[Photos with calibration data]
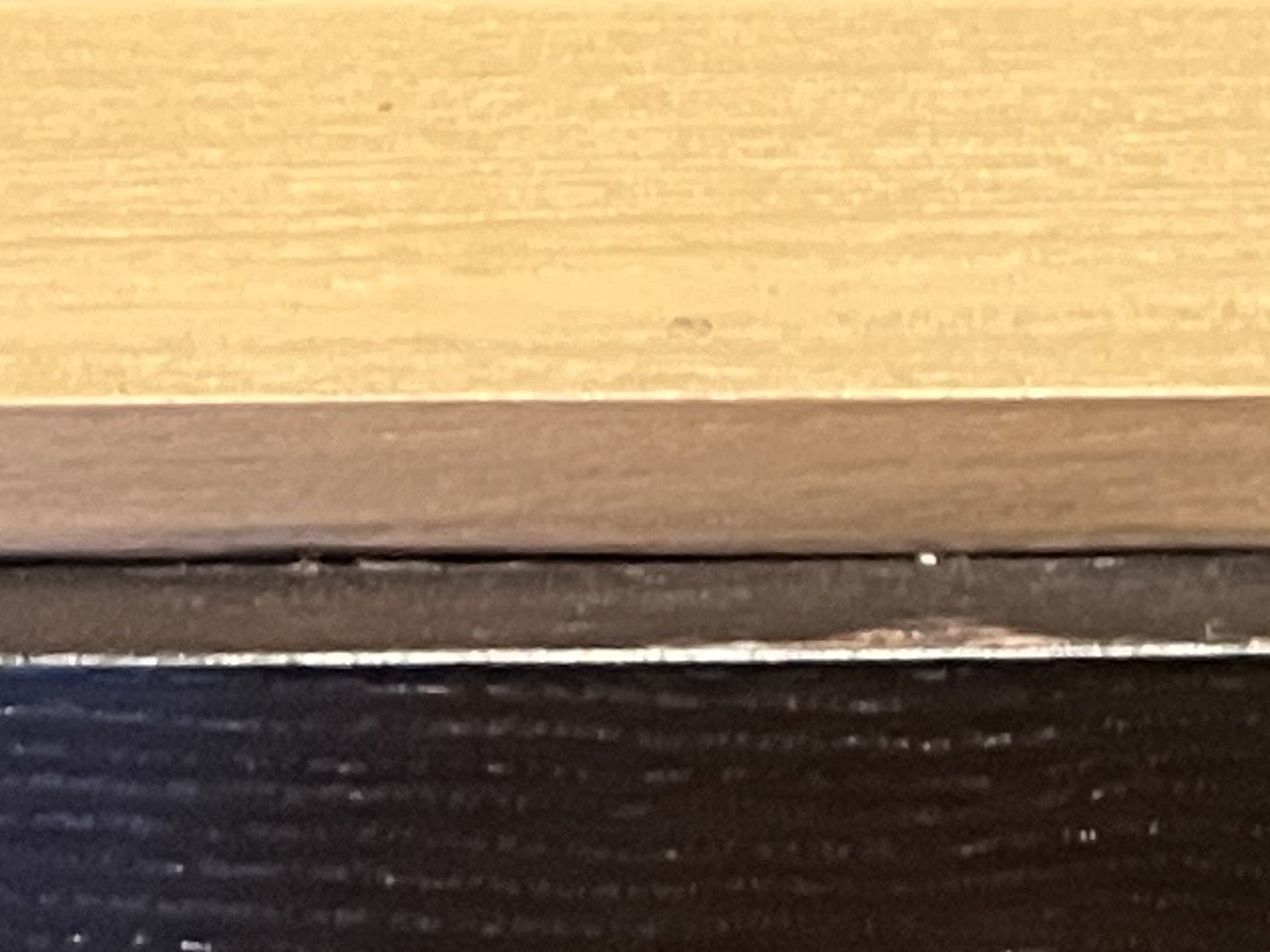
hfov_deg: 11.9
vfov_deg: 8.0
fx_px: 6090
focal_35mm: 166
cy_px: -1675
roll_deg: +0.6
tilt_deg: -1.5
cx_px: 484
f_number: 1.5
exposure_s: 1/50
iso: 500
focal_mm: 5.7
...
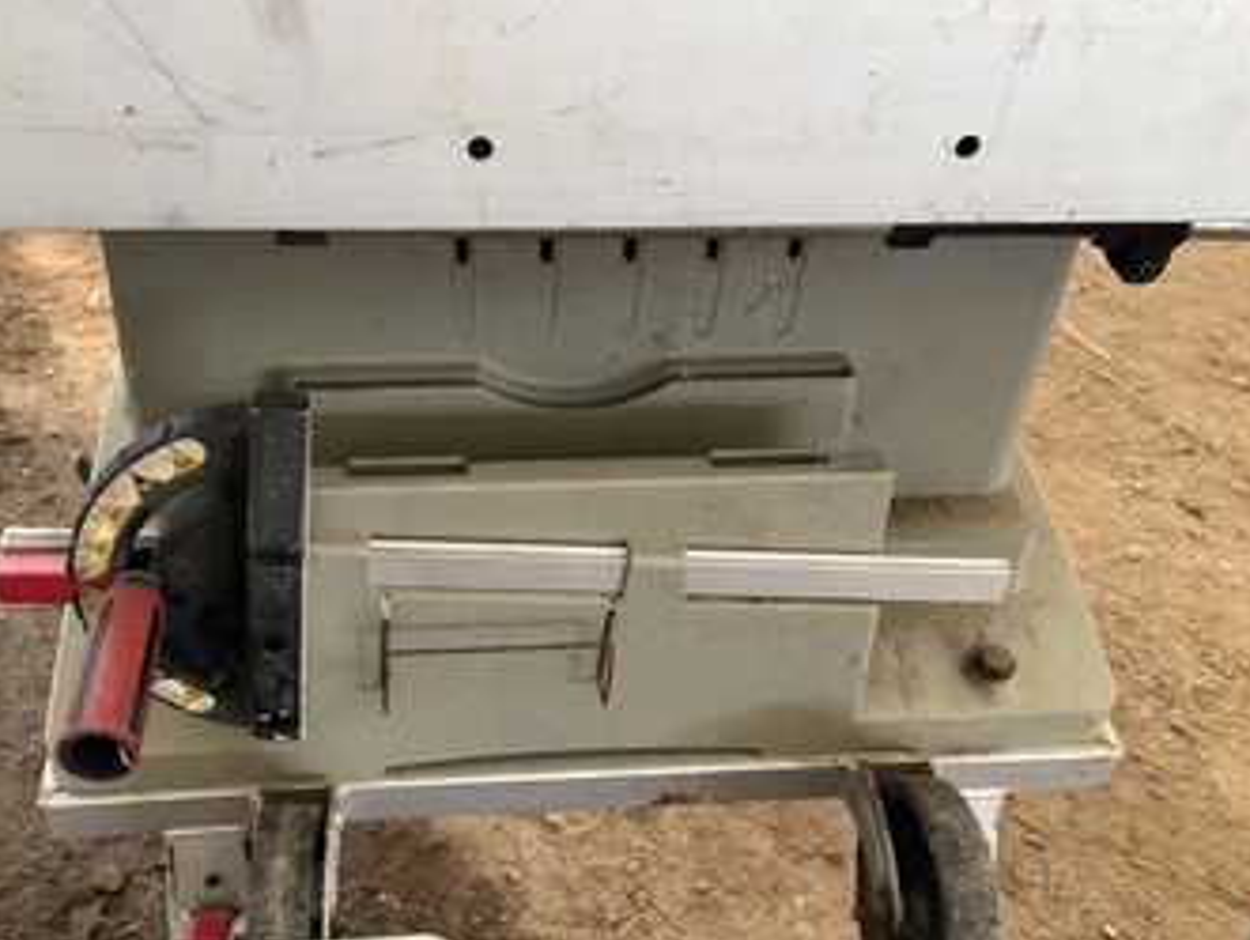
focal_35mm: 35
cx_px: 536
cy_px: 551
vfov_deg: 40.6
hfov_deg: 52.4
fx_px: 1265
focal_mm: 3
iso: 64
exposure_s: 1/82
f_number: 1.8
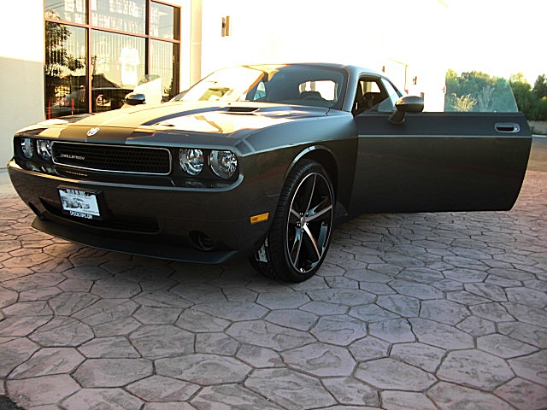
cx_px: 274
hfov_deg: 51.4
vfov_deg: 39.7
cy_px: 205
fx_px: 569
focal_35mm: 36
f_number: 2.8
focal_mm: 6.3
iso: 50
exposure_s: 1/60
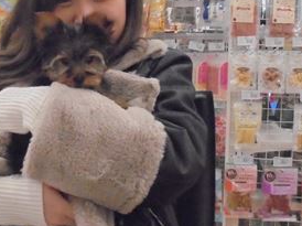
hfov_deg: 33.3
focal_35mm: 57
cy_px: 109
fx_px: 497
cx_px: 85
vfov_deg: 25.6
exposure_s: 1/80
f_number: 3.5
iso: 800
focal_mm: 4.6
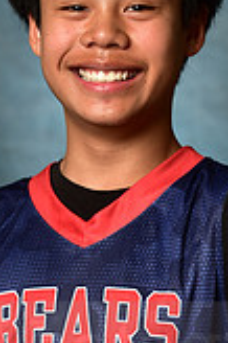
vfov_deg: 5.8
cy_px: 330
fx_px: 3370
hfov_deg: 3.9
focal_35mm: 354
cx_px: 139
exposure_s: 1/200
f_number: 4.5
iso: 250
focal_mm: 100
...
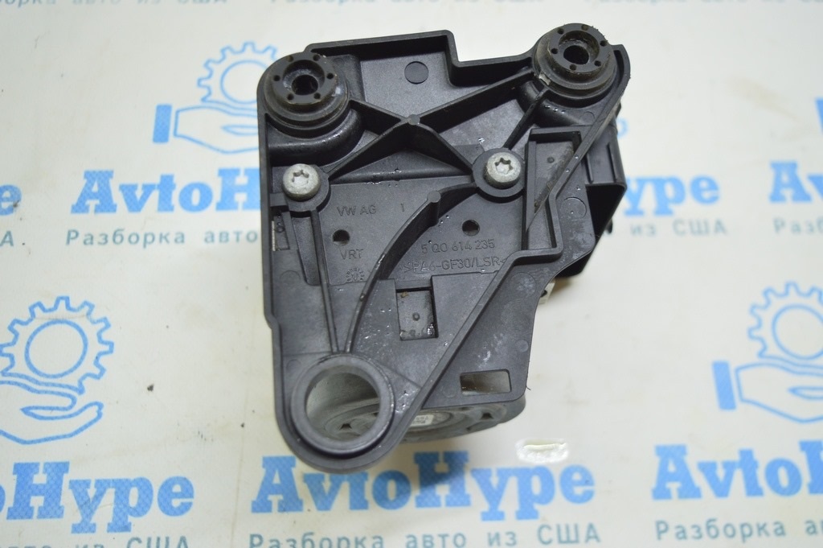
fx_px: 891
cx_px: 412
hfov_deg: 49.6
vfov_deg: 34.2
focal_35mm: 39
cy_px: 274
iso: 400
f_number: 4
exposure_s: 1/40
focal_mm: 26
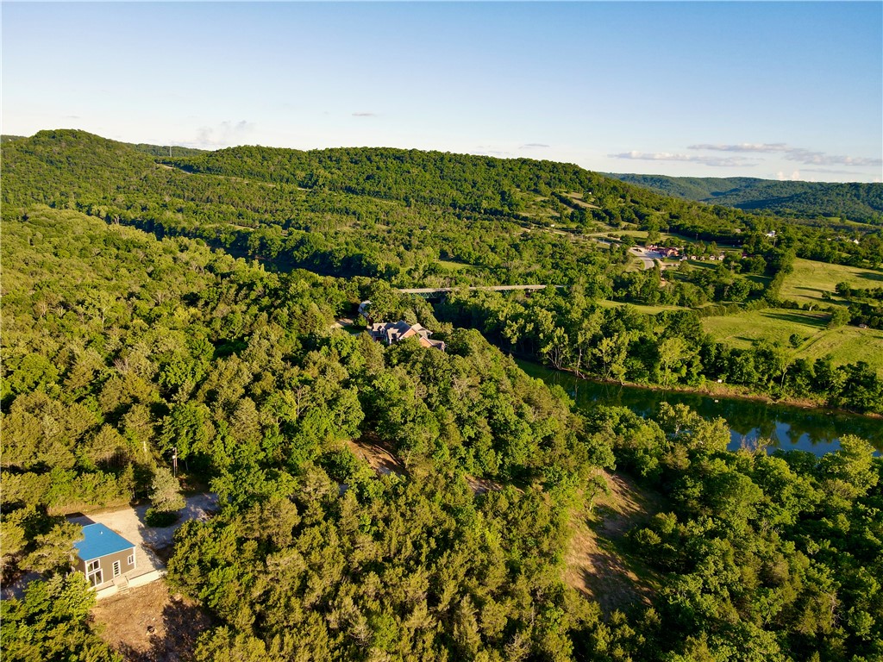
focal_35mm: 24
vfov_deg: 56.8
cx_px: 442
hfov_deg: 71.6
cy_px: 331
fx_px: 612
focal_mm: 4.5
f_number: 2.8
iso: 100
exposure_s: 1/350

> [PROBLEM DESCRIPTION]:
Above are the entries. Output exactly the lines beginning with the line that has "focal_35mm: 166" and ending with the line that has "focal_mm: 5.7".

> [TASK RESPONSE]:
focal_35mm: 166
cy_px: -1675
roll_deg: +0.6
tilt_deg: -1.5
cx_px: 484
f_number: 1.5
exposure_s: 1/50
iso: 500
focal_mm: 5.7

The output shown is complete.